JIANFEI WANG, Huaqiao University
The high order Schwarz-Pick estimates  [PDF]

The purpose of this talk is twofold. The first is to establish the Schwarz-Pick estimates of partial derivatives of arbitrary order for holomorphic mappings from the unit polydisk into the bounded symmetric domains associated with the Caratheodory metric. The second part is to obtain high order Schwarz-Pick lemma of holomorphic functions from the unit ball into convex domain associated with the hyperbolic metric. This talk is joined work with Prof.
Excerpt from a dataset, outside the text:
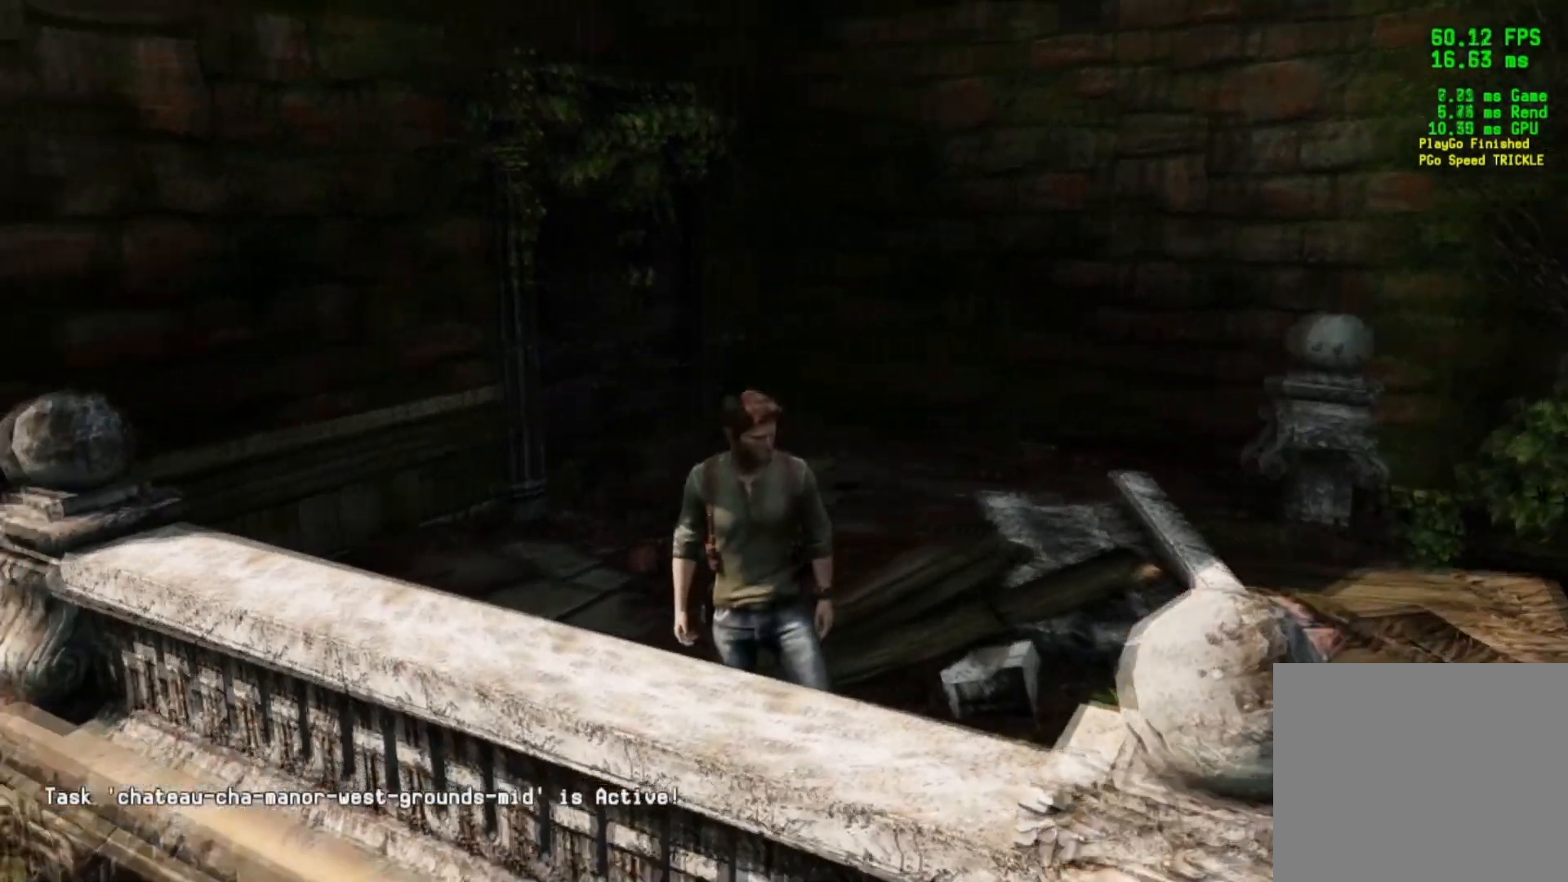
{"buttons": [], "left_stick": "center", "right_stick": "left", "events": [[217, "right_stick", "up-right"], [383, "right_stick", "left"]]}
Liu,yang, Li, Jincheng and Shi, Qingtian.

SHIHSHU WALTER WEI, The university of Oklahoma
Generalized Harmonic Forms on Noncompact Manifolds and Their Applications  [PDF]

I’ll describe the background and current work on the interesting relations between generalized harmonic forms, nonlinear partial differential inequalities for differential forms on noncompact manifolds, conservation laws and geometric applications.

DEPING YE, Memorial University

XIAO ZHONG, University of Helsinki

JIAZU ZHOU, Southwest University / China
Sharp convex mixed Lorentz-Sobolev inequality  [PDF]

A sharp convex mixed Lorentz-Sobolev inequality, the functional version of an $L_p$ Minkowski inequality, is obtained. The new sharp convex mixed Lorentz-Sobolev inequality generalized the sharp convex Lorentz-Sobolev inequality of Ludwig-Xiao-Zhang. This is a joint work with N. Fang, W. Xu and B. Zhu.